Thousands of Beitar Jerusalem supporters charged the pitch after the team’s 3-0 win against Maccabi Netanya on Tuesday evening, before the trophy ceremony. Some participants burned the nets in the goals to take pieces as mementos and made off with medals intended for the players, according to Kan radio.
Herzog, who was near the stage where Beitar players were to be given the trophy, was rushed off the field, surrounded by his security detail.
The president expressed dismay in a statement Wednesday, saying that fans “blew up the joyous occasion so that the trophy could not be awarded,” and that the theme of the event would therefore be “condemning and battling violence in sports.”
Speaking later at the ceremony, Herzog noted the trophy was supposed to be awarded the night before “in a much happier manner,” but the “violent dramas” which unfolded prevented it from happening.
“What happened yesterday was a blow to the culture of sport in Israel, but even more, a blow to the honor of the country and Israeli society,” he said. “This is not the first time this year that we have met this violence on our fields, and today it is difficult to dispute that this is an emergency situation.”
He said such scenes could not become the norm, calling on all those involved in Israeli soccer to work to “eradicate this sick evil from the fields.” The president added that sports-linked violence has long been a problem, and “the fact that we have not yet paid in human life is a miracle that should not be trusted.”
Herzog posed for photos with the trophy and the Beitar players, who were joined by the team’s owner Barak Abramov, Jerusalem Mayor Moshe Lion, ministers of the ruling Likud party — which has a long history of links to the club — and others.
According to police, 18 people were arrested on various charges related to entering the field.
In the immediate aftermath of the spree, the Israel Football Association hinted that Beitar could be stripped of the title as a disciplinary measure. Herzog’s office said players would be given the trophy at a ceremony at the president’s official residence following a request from the association.
It remained to be seen whether any disciplinary action will be taken against Beitar Jerusalem.
While fans storming a field or court is a common occurrence in the US and some other places, soccer officials in Israel and Europe have shown little tolerance for such celebrations, which are liable to devolve into riots.
Abramov had threatened to sue the IFA if it went through with its threat to not award his club the title.
“The one who put on this event is the Israel Football Association, and it is responsible. This travesty belongs to it and it alone,” he said. “Beitar Jerusalem is not responsible for this … What should Beitar be punished for? Because the organizer doesn’t know how to put on a match?”
Beitar, founded in 1936, is arguably the most popular soccer club in Israel and undoubtedly its most controversial, thanks to the racism and violence of portions of its fan base.

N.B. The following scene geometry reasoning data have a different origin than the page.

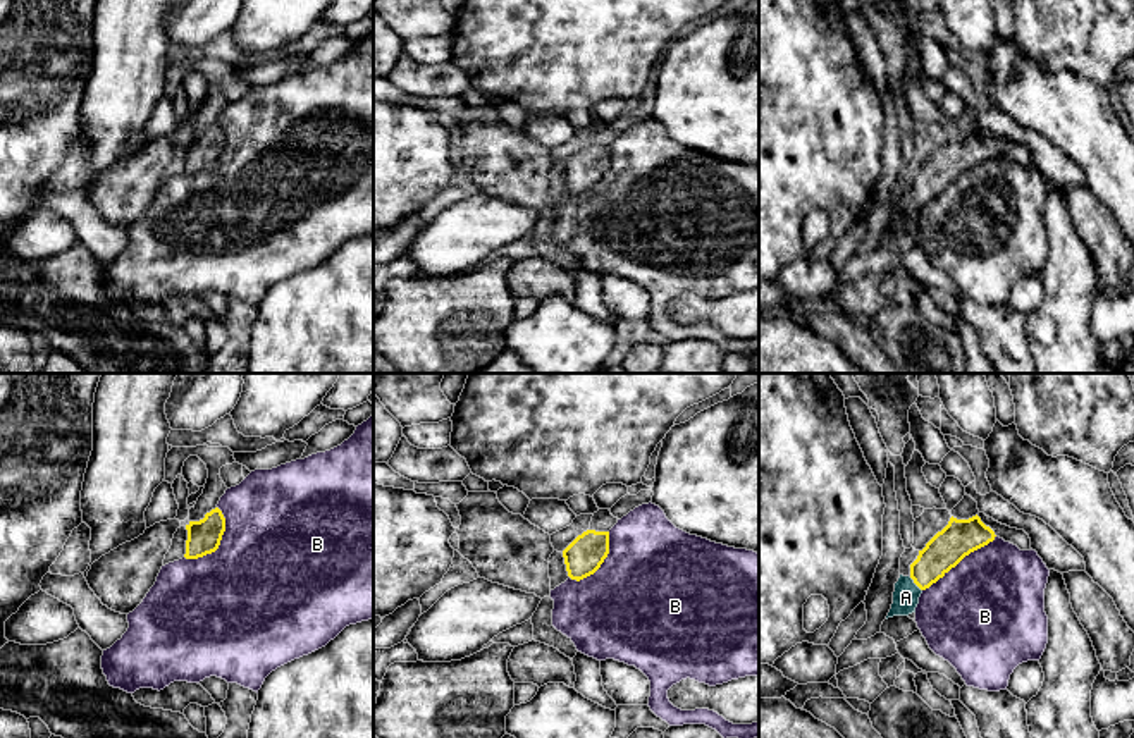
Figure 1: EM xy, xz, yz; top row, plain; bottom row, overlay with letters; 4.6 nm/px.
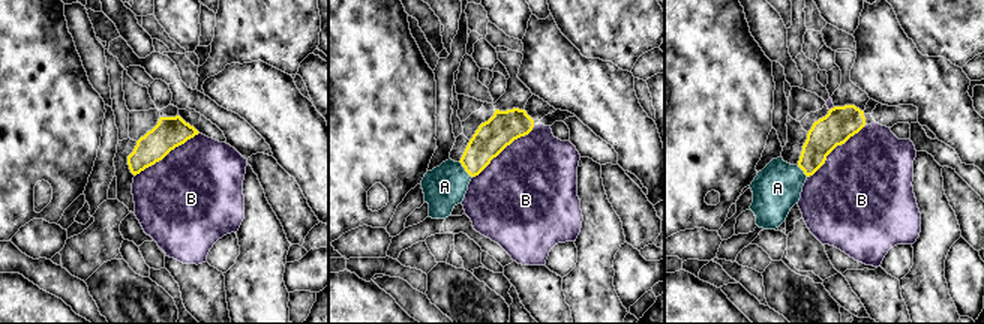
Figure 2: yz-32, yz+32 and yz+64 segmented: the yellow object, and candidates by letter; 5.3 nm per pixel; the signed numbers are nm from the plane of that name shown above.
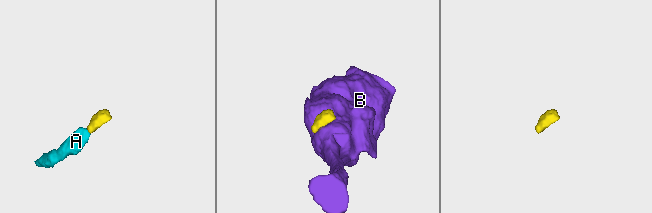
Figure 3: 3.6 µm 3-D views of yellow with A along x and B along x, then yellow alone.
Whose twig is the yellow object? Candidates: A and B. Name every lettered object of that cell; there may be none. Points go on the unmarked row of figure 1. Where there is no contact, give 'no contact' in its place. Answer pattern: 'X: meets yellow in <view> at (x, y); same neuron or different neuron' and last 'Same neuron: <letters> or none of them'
A: meets yellow in yz at (914, 196); same neuron
B: meets yellow in yz at (959, 176); different neuron
Same neuron: A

Beitar Jerusalem is the only club in Israel’s Premier League to have never signed an Arab player, and its most vocal and extremist fan club — known as La Familia — can often be heard chanting “Death to Arabs” from the eastern stand of Teddy Stadium in Jerusalem. Last year, then-defense minister Benny Gantz suggested La Familia be labeled a terrorist group after it was involved in violence during the Jerusalem Day flag march.
The State Cup is a knockout tournament played separately from Israel’s tiered leagues and includes teams from across the spectrum of Israeli soccer.